Putting The D Into DUP?

We have all known her. The temp who came for a few weeks and stayed for ever. Arlene Foster is one such. And where has she come from? She was one of the "hardliners" who defected to the DUP from the UUP in protest at David Trimble's agreement to coalition with Sinn Fein.

They joined the DUP because they had nowhere else to go. But their leading light was Jeffrey Donaldson, erstwhile aide to Enoch Powell. The Reverend Martin Smyth was retiring anyway, but he endorsed the DUP rather than the UUP candidate to succeed him. If David Burnside had switched parties, then he might have kept his seat. Smyth and Burnside were also veteran integrationists, like Donaldson and his followers, including Foster. And Smyth, at least, was as much a veteran Radical Rightist as Donaldson, being a Monday Club stalwart. All of which is a long, long way from the DUP.

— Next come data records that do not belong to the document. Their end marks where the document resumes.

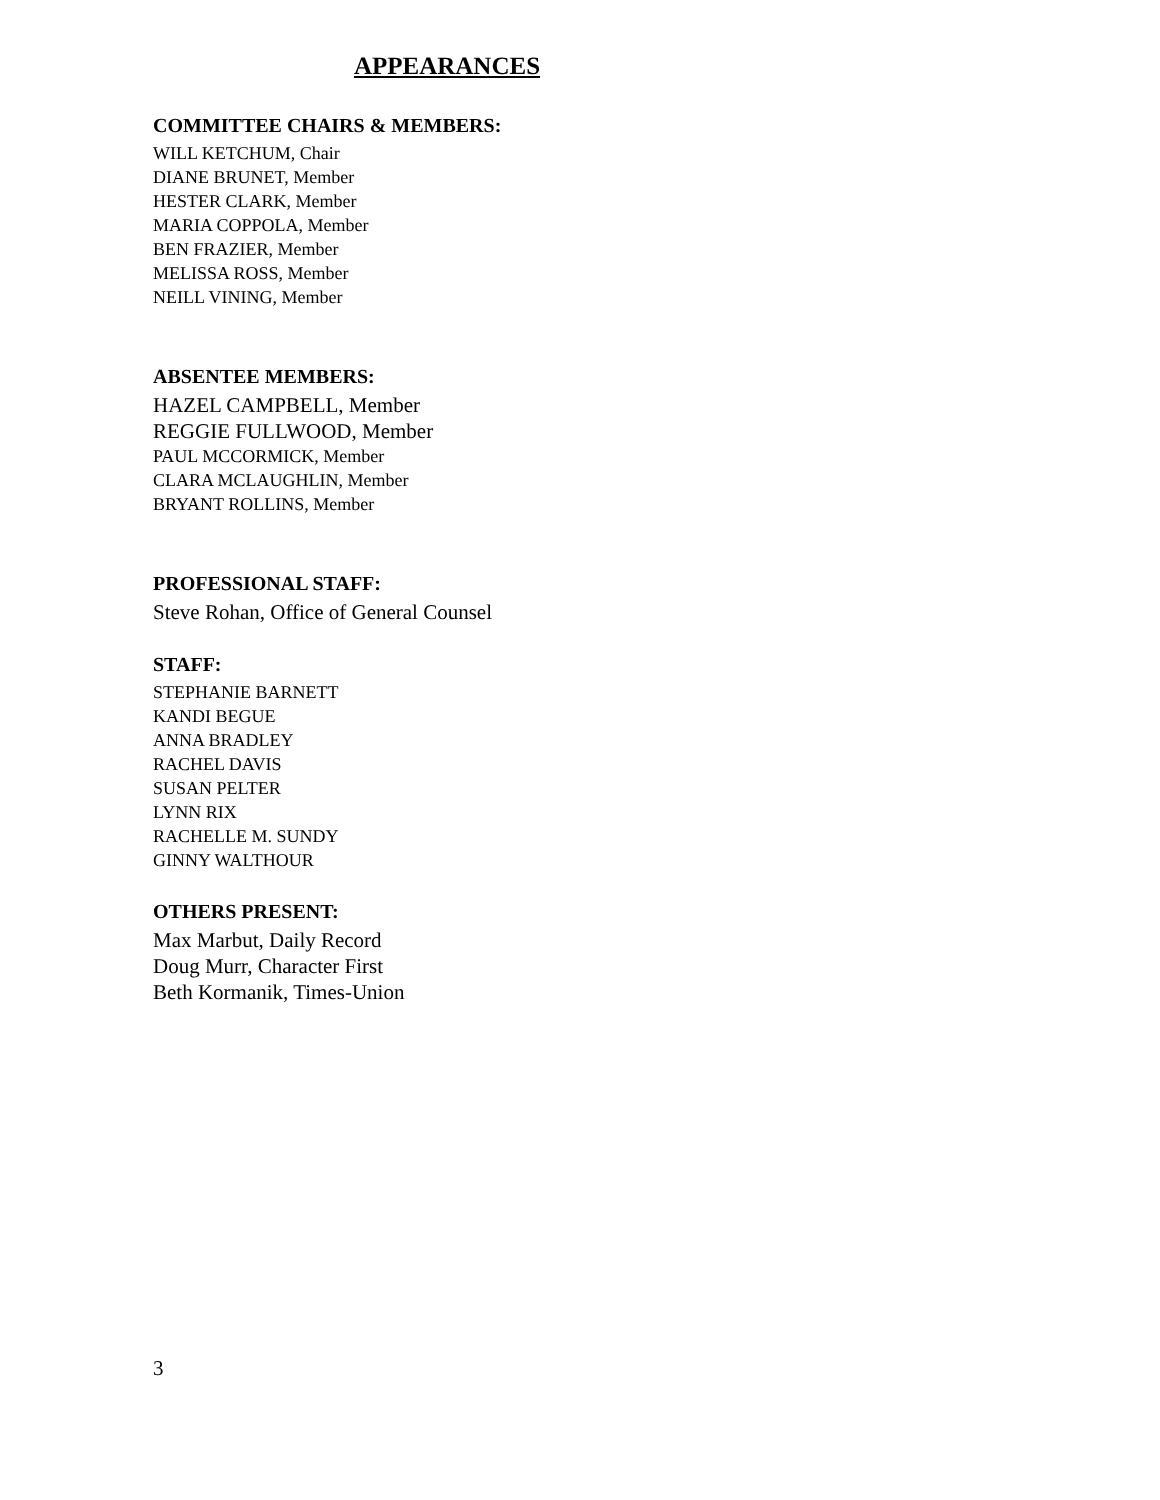APPEARANCES
COMMITTEE CHAIRS & MEMBERS:
WILL KETCHUM, Chair
DIANE BRUNET, Member
HESTER CLARK, Member
MARIA COPPOLA, Member
BEN FRAZIER, Member
MELISSA ROSS, Member
NEILL VINING, Member
ABSENTEE MEMBERS:
HAZEL CAMPBELL, Member
REGGIE FULLWOOD, Member
PAUL MCCORMICK, Member
CLARA MCLAUGHLIN, Member
BRYANT ROLLINS, Member
PROFESSIONAL STAFF:
Steve Rohan, Office of General Counsel
STAFF:
STEPHANIE BARNETT
KANDI BEGUE
ANNA BRADLEY
RACHEL DAVIS
SUSAN PELTER
LYNN RIX
RACHELLE M. SUNDY
GINNY WALTHOUR
OTHERS PRESENT:
Max Marbut, Daily Record
Doug Murr, Character First
Beth Kormanik, Times-Union
3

And so to Foster, of solidly integrationist and monetarist political background, but now for all practical purposes the Leader of the DUP and, under its banner, the First Minister of Northern Ireland. She is even a member of the Church of Ireland. A Conservative Evangelical one, as they tend to be in North Ireland; they tend towards Liberal Protestantism in the Republic. But even so, not even the Presbyterian Church of Ireland, comparable to the more conservative wing of the Church of Scotland, with some who relate more to the Free Church of Scotland. And certainly neither the Free Methodism of the Robinsons nor the Free Presbyterianism (not that it manifests too much Calvinistic theology or Presbyterian polity, unlike its unconnected Scottish namesake) of the Paisleys. An Anglican. A very conservative, very "Low" Anglican. But therefore an Anglican as Cranmer intended. She has said that one of her favourite books is the Book of Common Prayer, which, I confidently suggest, is used neither at the Robinsons' church nor by Paisley.

Are we witnessing an integrationist takeover of the DUP? In Foster's elevation, has it already come to pass? Wholesale "Thatcherite" economic policy would never work in Northern Ireland, which is why it was never attempted there. So in that sphere the Old DUP should be able to hold on to its working-class and rural populism, basically that of post-War British social democracy. There is no dispute over the moral and social agenda of the old-time religion. Nor over the cultural agenda of Ulster Protestantism, at least where Ulster-Scots is not concerned, and possibly even where it is. So the retention of economic populism looks like the price that the New DUP will have to pay if it wants the party as a whole to accept the key principle of the people who now seem to be running it, the principle for the sake of which they left the UUP: the government of Northern Ireland "as if it were any other part of the United Kingdom".

A principle the application of which, including the contesting of elections in Northern Ireland by all the mainland parties, would have precluded absolutely the grievances giving rise to the Civil Rights movement. Among so many other Troubles.

But for which mainland party could DUP supporters vote? Like so many other people in Northern Ireland and everywhere else, none. Until there exists throughout the United Kingdom a party which is economically social democratic, morally and socially conservative, and patriotically committed to the Union and to the Commonwealth, the latter to be joined as soon as possible by the Irish Republic, which enthusiastically renounced any claim to Northern Ireland more than a decade ago.